**EXERCISE DESCRIPTION**
Wherever a line in the data below holds "also", copy that line.

**INPUT FOR THIS TASK**

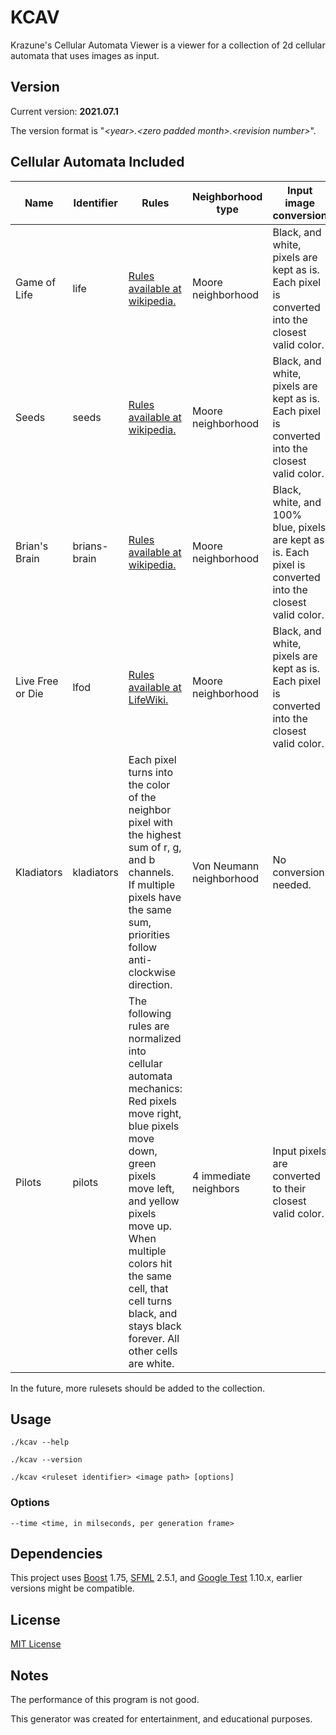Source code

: # KCAV
Krazune's Cellular Automata Viewer is a viewer for a collection of 2d cellular automata that uses images as input.

## Version
Current version: **2021.07.1**

The version format is "*\<year\>.\<zero padded month\>.\<revision number\>*".

## Cellular Automata Included
| Name | Identifier | Rules | Neighborhood type | Input image conversion | Notes |
|---|---|---|---|---|---|
| Game of Life | life | [Rules available at wikipedia.](https://en.wikipedia.org/wiki/Conway%27s_Game_of_Life) | Moore neighborhood | Black, and white, pixels are kept as is. Each pixel is converted into the closest valid color. | The most popular cellular automaton. |
| Seeds | seeds | [Rules available at wikipedia.](https://en.wikipedia.org/wiki/Seeds_(cellular_automaton)) | Moore neighborhood | Black, and white, pixels are kept as is. Each pixel is converted into the closest valid color. | |
| Brian's Brain | brians-brain | [Rules available at wikipedia.](https://en.wikipedia.org/wiki/Brian%27s_Brain) | Moore neighborhood | Black, white, and 100% blue, pixels are kept as is. Each pixel is converted into the closest valid color. | |
| Live Free or Die | lfod | [Rules available at LifeWiki.](https://conwaylife.com/wiki/OCA:Live_Free_or_Die) | Moore neighborhood | Black, and white, pixels are kept as is. Each pixel is converted into the closest valid color. |
| Kladiators | kladiators | Each pixel turns into the color of the neighbor pixel with the highest sum of r, g, and b channels. If multiple pixels have the same sum, priorities follow anti-clockwise direction. | Von Neumann neighborhood | No conversion needed. | Created by Krazune. It's not a very interesting ruleset. |
| Pilots | pilots | The following rules are normalized into cellular automata mechanics: Red pixels move right, blue pixels move down, green pixels move left, and yellow pixels move up. When multiple colors hit the same cell, that cell turns black, and stays black forever. All other cells are white. | 4 immediate neighbors | Input pixels are converted to their closest valid color. | Created by Krazune. |

In the future, more rulesets should be added to the collection.

## Usage
```./kcav --help```

```./kcav --version```

```./kcav <ruleset identifier> <image path> [options]```

### Options

```--time <time, in milseconds, per generation frame>```

## Dependencies
This project uses [Boost](https://www.boost.org/) 1.75, [SFML](https://www.sfml-dev.org/index.php) 2.5.1, and [Google Test](https://github.com/google/googletest) 1.10.x, earlier versions might be compatible.

## License
[MIT License](LICENSE.md)

## Notes
The performance of this program is not good.

This generator was created for entertainment, and educational purposes.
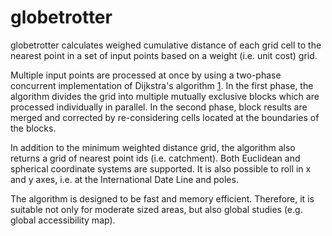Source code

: # globetrotter

globetrotter calculates weighed cumulative distance of each grid cell to the 
nearest point in a set of input points based on a weight (i.e. unit cost) grid. 

Multiple input points are processed at once by using a two-phase concurrent
implementation of Dijkstra's algorithm [1]. In the first phase, the algorithm
divides the grid into multiple mutually exclusive blocks which are processed
individually in parallel. In the second phase, block results are merged and
corrected by re-considering cells located at the boundaries of the blocks.

In addition to the minimum weighted distance grid, the algorithm also
returns a grid of nearest point ids (i.e. catchment). Both Euclidean and
spherical coordinate systems are supported. It is also possible to roll in x
and y axes, i.e. at the International Date Line and poles.

The algorithm is designed to be fast and memory efficient. Therefore, it
is suitable not only for moderate sized areas, but also global studies
(e.g. global accessibility map).

[1]: https://en.wikipedia.org/wiki/Dijkstra%27s_algorithm
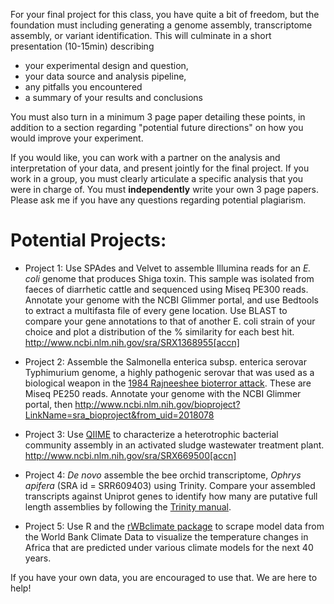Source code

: For your final project for this class, you have quite a bit of freedom, but the foundation must including generating a genome assembly, transcriptome assembly, or variant identification. This will culminate in a short presentation (10-15min) describing 

* your experimental design and question,
* your data source and analysis pipeline, 
* any pitfalls you encountered
* a summary of your results and conclusions

You must also turn in a minimum 3 page paper detailing these points, in addition to a section regarding "potential future directions" on how you would improve your experiment. 

If you would like, you can work with a partner on the analysis and interpretation of your data, and present jointly for the final project. If you work in a group, you must clearly articulate a specific analysis that you were in charge of. You must **independently** write your own 3 page papers. Please ask me if you have any questions regarding potential plagiarism. 

# Potential Projects:

* Project 1: Use SPAdes and Velvet to assemble Illumina reads for an _E. coli_ genome that produces Shiga toxin. This sample was isolated from faeces of diarrhetic cattle and sequenced using Miseq PE300 reads. Annotate your genome with the NCBI Glimmer portal, and use Bedtools to extract a multifasta file of every gene location. Use BLAST to compare your gene annotations to that of another E. coli strain of your choice and plot a distribution of the % similarity for each best hit. http://www.ncbi.nlm.nih.gov/sra/SRX1368955[accn]

* Project 2: Assemble the Salmonella enterica subsp. enterica serovar Typhimurium genome, a highly pathogenic serovar that was used as a biological weapon in the [1984 Rajneeshee bioterror attack](https://en.wikipedia.org/wiki/1984_Rajneeshee_bioterror_attack). These are Miseq PE250 reads. Annotate your genome with the NCBI Glimmer portal, then 
http://www.ncbi.nlm.nih.gov/bioproject?LinkName=sra_bioproject&from_uid=2018078 

* Project 3: Use [QIIME](https://wiki.gacrc.uga.edu/wiki/Qiime) to characterize a heterotrophic bacterial community assembly in an activated sludge wastewater treatment plant.  http://www.ncbi.nlm.nih.gov/sra/SRX669500[accn]

* Project 4: _De novo_ assemble the bee orchid transcriptome, _Ophrys apifera_ (SRA id = SRR609403) using Trinity. Compare your assembled transcripts against Uniprot genes to identify how many are putative full length assemblies by following the [Trinity manual](https://github.com/trinityrnaseq/trinityrnaseq/wiki/Counting-Full-Length-Trinity-Transcripts). 

* Project 5: Use R and the [rWBclimate package](https://ropensci.org/tutorials/rwbclimate_tutorial.html) to scrape model data from the World Bank Climate Data to visualize the temperature changes in Africa that are predicted under various climate models for the next 40 years. 



If you have your own data, you are encouraged to use that. We are here to help!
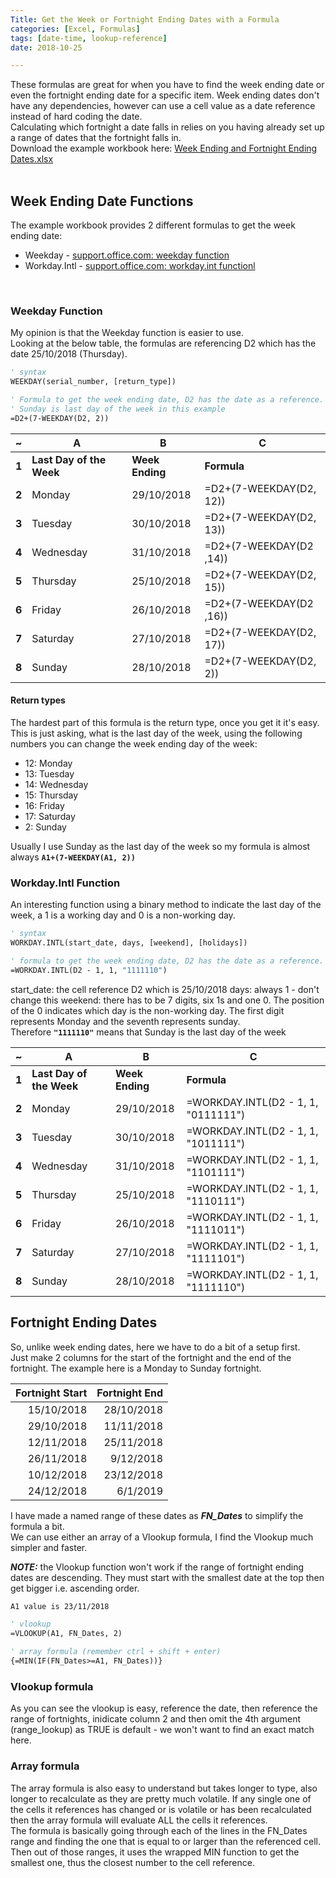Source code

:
 ```yaml
---
Title: Get the Week or Fortnight Ending Dates with a Formula
categories: [Excel, Formulas]
tags: [date-time, lookup-reference]
date: 2018-10-25

---
```


These formulas are great for when you have to find the week ending date or even the fortnight ending date for a specific item. Week ending dates don't have any dependencies, however can use a cell value as a date reference instead of hard coding the date.
<br>
Calculating which fortnight a date falls in relies on you having already set up a range of dates that the fortnight falls in.
<br>
Download the example workbook here: [Week Ending and Fortnight Ending Dates.xlsx](/example-files/week-ending-and-fortnight-ending-dates.xlsx)  
<br>

## Week Ending Date Functions
The example workbook provides 2 different formulas to get the week ending date:
- Weekday - [support.office.com: weekday function](https://support.office.com/en-us/article/weekday-function-60e44483-2ed1-439f-8bd0-e404c190949a?NS=EXCEL&Version=16&SysLcid=1033&UiLcid=1033&AppVer=ZXL160&HelpId=xlmain11.chm60118&ui=en-US&rs=en-US&ad=US)
- Workday.Intl - [support.office.com: workday.int functionl](https://support.office.com/en-us/article/workday-intl-function-a378391c-9ba7-4678-8a39-39611a9bf81d?NS=EXCEL&Version=16&SysLcid=1033&UiLcid=1033&AppVer=ZXL160&HelpId=xlmain11.chm60569&ui=en-US&rs=en-US&ad=US)
<br>

### Weekday Function
My opinion is that the Weekday function is easier to use.
<br>
Looking at the below table, the formulas are referencing D2 which has the date 25/10/2018 (Thursday).  

```vb
' syntax
WEEKDAY(serial_number, [return_type])

' Formula to get the week ending date, D2 has the date as a reference.
' Sunday is last day of the week in this example
=D2+(7-WEEKDAY(D2, 2))
```

| ~     | **A**                    | **B**           | **C**                   |
|-------|--------------------------|-----------------|-------------------------|
| **1** | **Last Day of the Week** | **Week Ending** | **Formula**             |
| **2** | Monday                   | 29/10/2018      | =D2+(7-WEEKDAY(D2, 12)) |
| **3** | Tuesday                  | 30/10/2018      | =D2+(7-WEEKDAY(D2, 13)) |
| **4** | Wednesday                | 31/10/2018      | =D2+(7-WEEKDAY(D2 ,14)) |
| **5** | Thursday                 | 25/10/2018      | =D2+(7-WEEKDAY(D2, 15)) |
| **6** | Friday                   | 26/10/2018      | =D2+(7-WEEKDAY(D2 ,16)) |
| **7** | Saturday                 | 27/10/2018      | =D2+(7-WEEKDAY(D2, 17)) |
| **8** | Sunday                   | 28/10/2018      | =D2+(7-WEEKDAY(D2, 2))  |

#### Return types
The hardest part of this formula is the return type, once you get it it's easy.
<br>
This is just asking, what is the last day of the week, using the following numbers you can change the week ending day of the week:
- 12: Monday
- 13: Tuesday
- 14: Wednesday
- 15: Thursday
- 16: Friday
- 17: Saturday
- 2: Sunday

Usually I use Sunday as the last day of the week so my formula is almost always **`A1+(7-WEEKDAY(A1, 2))`**

### Workday.Intl Function
An interesting function using a binary method to indicate the last day of the week, a 1 is a working day and 0 is a non-working day.

```vb
' syntax
WORKDAY.INTL(start_date, days, [weekend], [holidays])

' formula to get the week ending date, D2 has the date as a reference. Sunday is last day of the week.
=WORKDAY.INTL(D2 - 1, 1, "1111110")
```
start_date: the cell reference D2 which is 25/10/2018
days: always 1 - don't change this
weekend: there has to be 7 digits, six 1s and one 0. The position of the 0 indicates which day is the non-working day. The first digit represents Monday and the seventh represents sunday. <br>
Therefore **`"1111110"`** means that Sunday is the last day of the week

| ~     | **A**                    | **B**           | **C**                               |
|-------|--------------------------|-----------------|-------------------------------------|
| **1** | **Last Day of the Week** | **Week Ending** | **Formula**                         |
| **2** | Monday                   | 29/10/2018      | =WORKDAY.INTL(D2 - 1, 1, "0111111") |
| **3** | Tuesday                  | 30/10/2018      | =WORKDAY.INTL(D2 - 1, 1, "1011111") |
| **4** | Wednesday                | 31/10/2018      | =WORKDAY.INTL(D2 - 1, 1, "1101111") |
| **5** | Thursday                 | 25/10/2018      | =WORKDAY.INTL(D2 - 1, 1, "1110111") |
| **6** | Friday                   | 26/10/2018      | =WORKDAY.INTL(D2 - 1, 1, "1111011") |
| **7** | Saturday                 | 27/10/2018      | =WORKDAY.INTL(D2 - 1, 1, "1111101") |
| **8** | Sunday                   | 28/10/2018      | =WORKDAY.INTL(D2 - 1, 1, "1111110") |

## Fortnight Ending Dates
So, unlike week ending dates, here we have to do a bit of a setup first.  
Just make 2 columns for the start of the fortnight and the end of the fortnight. The example here is a Monday to Sunday fortnight.

| Fortnight Start | Fortnight End |
|----------------:|--------------:|
|      15/10/2018 |    28/10/2018 |
|      29/10/2018 |    11/11/2018 |
|      12/11/2018 |    25/11/2018 |
|      26/11/2018 |     9/12/2018 |
|      10/12/2018 |    23/12/2018 |
|      24/12/2018 |      6/1/2019 |

I have made a named range of these dates as ***FN_Dates*** to simplify the formula a bit.  
We can use either an array of a Vlookup formula, I find the Vlookup much simpler and faster.

***NOTE:*** the Vlookup function won't work if the range of fortnight ending dates are descending. They must start with the smallest date at the top then get bigger i.e. ascending order.

```vb
A1 value is 23/11/2018  

' vlookup
=VLOOKUP(A1, FN_Dates, 2)

' array formula (remember ctrl + shift + enter)
{=MIN(IF(FN_Dates>=A1, FN_Dates))}
```  
### Vlookup formula
As you can see the vlookup is easy, reference the date, then reference the range of fortnights, inidicate column 2 and then omit the 4th argument (range_lookup) as TRUE is default - we won't want to find an exact match here.

### Array formula
The array formula is also easy to understand but takes longer to type, also longer to recalculate as they are pretty much volatile. If any single one of the cells it references has changed or is volatile or has been recalculated then the array formula will evaluate ALL the cells it references.  
The formula is basically going through each of the lines in the FN_Dates range and finding the one that is equal to or larger than the referenced cell. Then out of those ranges, it uses the wrapped MIN function to get the smallest one, thus the closest number to the cell reference.
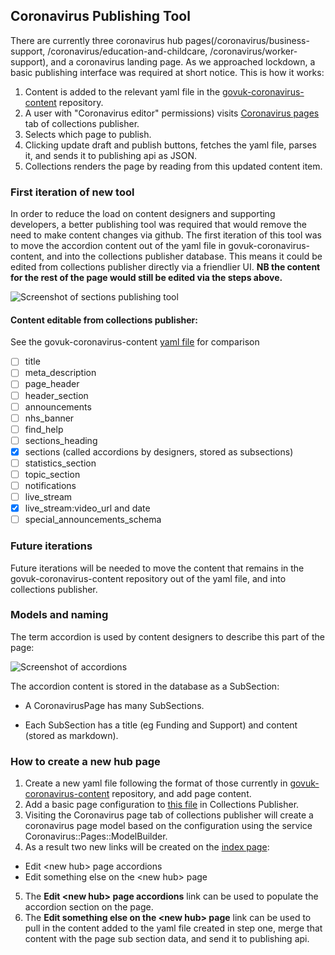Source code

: ## Coronavirus Publishing Tool

There are currently three coronavirus hub pages(/coronavirus/business-support, /coronavirus/education-and-childcare, /coronavirus/worker-support), and a coronavirus landing page. As we approached lockdown, a basic publishing interface was required at short notice. This is how it works:

1. Content is added to the relevant yaml file in the [govuk-coronavirus-content](https://github.com/alphagov/govuk-coronavirus-content/tree/master/content) repository.
2. A user with "Coronavirus editor" permissions) visits [Coronavirus pages](https://collections-publisher.publishing.service.gov.uk/coronavirus) tab of collections publisher.
3. Selects which page to publish.
4. Clicking update draft and publish buttons, fetches the yaml file, parses it, and sends it to publishing api as JSON.
5. Collections renders the page by reading from this updated content item.

### First iteration of new tool

In order to reduce the load on content designers and supporting developers, a better publishing tool was required that would remove the need to make content changes via github. The first iteration of this tool was to move the accordion content out of the yaml file in govuk-coronavirus-content, and into the collections publisher database. This means it could be edited from collections publisher directly via a friendlier UI. **NB the content for the rest of the page would still be edited via the steps above.**

![Screenshot of sections publishing tool](/docs/screenshot-coronavirus-edit-page.png)

#### Content editable from collections publisher:

See the govuk-coronavirus-content [yaml file](https://github.com/alphagov/govuk-coronavirus-content/tree/master/content/coronavirus_landing_page.yml) for comparison

- [ ] title
- [ ] meta_description
- [ ] page_header
- [ ] header_section
- [ ] announcements
- [ ] nhs_banner
- [ ] find_help
- [ ] sections_heading
- [x] sections (called accordions by designers, stored as subsections)
- [ ] statistics_section
- [ ] topic_section
- [ ] notifications
- [ ] live_stream
- [x] live_stream:video_url and date
- [ ] special_announcements_schema

### Future iterations

Future iterations will be needed to move the content that remains in the govuk-coronavirus-content repository out of the yaml file, and into collections publisher.

### Models and naming

The term accordion is used by content designers to describe this part of the page:

![Screenshot of accordions](/docs/coronavirus-page-accordion.png)

The accordion content is stored in the database as a SubSection:

- A CoronavirusPage has many SubSections.

- Each SubSection has a title (eg Funding and Support) and content (stored as markdown).

### How to create a new hub page

1. Create a new yaml file following the format of those currently in [govuk-coronavirus-content](https://github.com/alphagov/govuk-coronavirus-content/tree/master/content) repository, and add page content.
2. Add a basic page configuration to [this file](app/services/coronavirus_pages/configuration.rb) in Collections Publisher.
3. Visiting the Coronavirus page tab of collections publisher will create a coronavirus page model based on the configuration using the service Coronavirus::Pages::ModelBuilder.
4. As a result two new links will be created on the [index page](https://collections-publisher.publishing.service.gov.uk/coronavirus):
  - Edit \<new hub> page accordions
  - Edit something else on the \<new hub> page
5. The **Edit \<new hub> page accordions** link can be used to populate the accordion section on the page.
6. The **Edit something else on the \<new hub> page** link can be used to pull in the content added to the yaml file created in step one, merge that content with the page sub section data, and send it to publishing api.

**YOUR SOLUTION**
In addition to the minimum weighted distance grid, the algorithm also
spherical coordinate systems are supported. It is also possible to roll in x
is suitable not only for moderate sized areas, but also global studies
You must also turn in a minimum 3 page paper detailing these points, in addition to a section regarding "potential future directions" on how you would improve your experiment. 
The array formula is also easy to understand but takes longer to type, also longer to recalculate as they are pretty much volatile. If any single one of the cells it references has changed or is volatile or has been recalculated then the array formula will evaluate ALL the cells it references.  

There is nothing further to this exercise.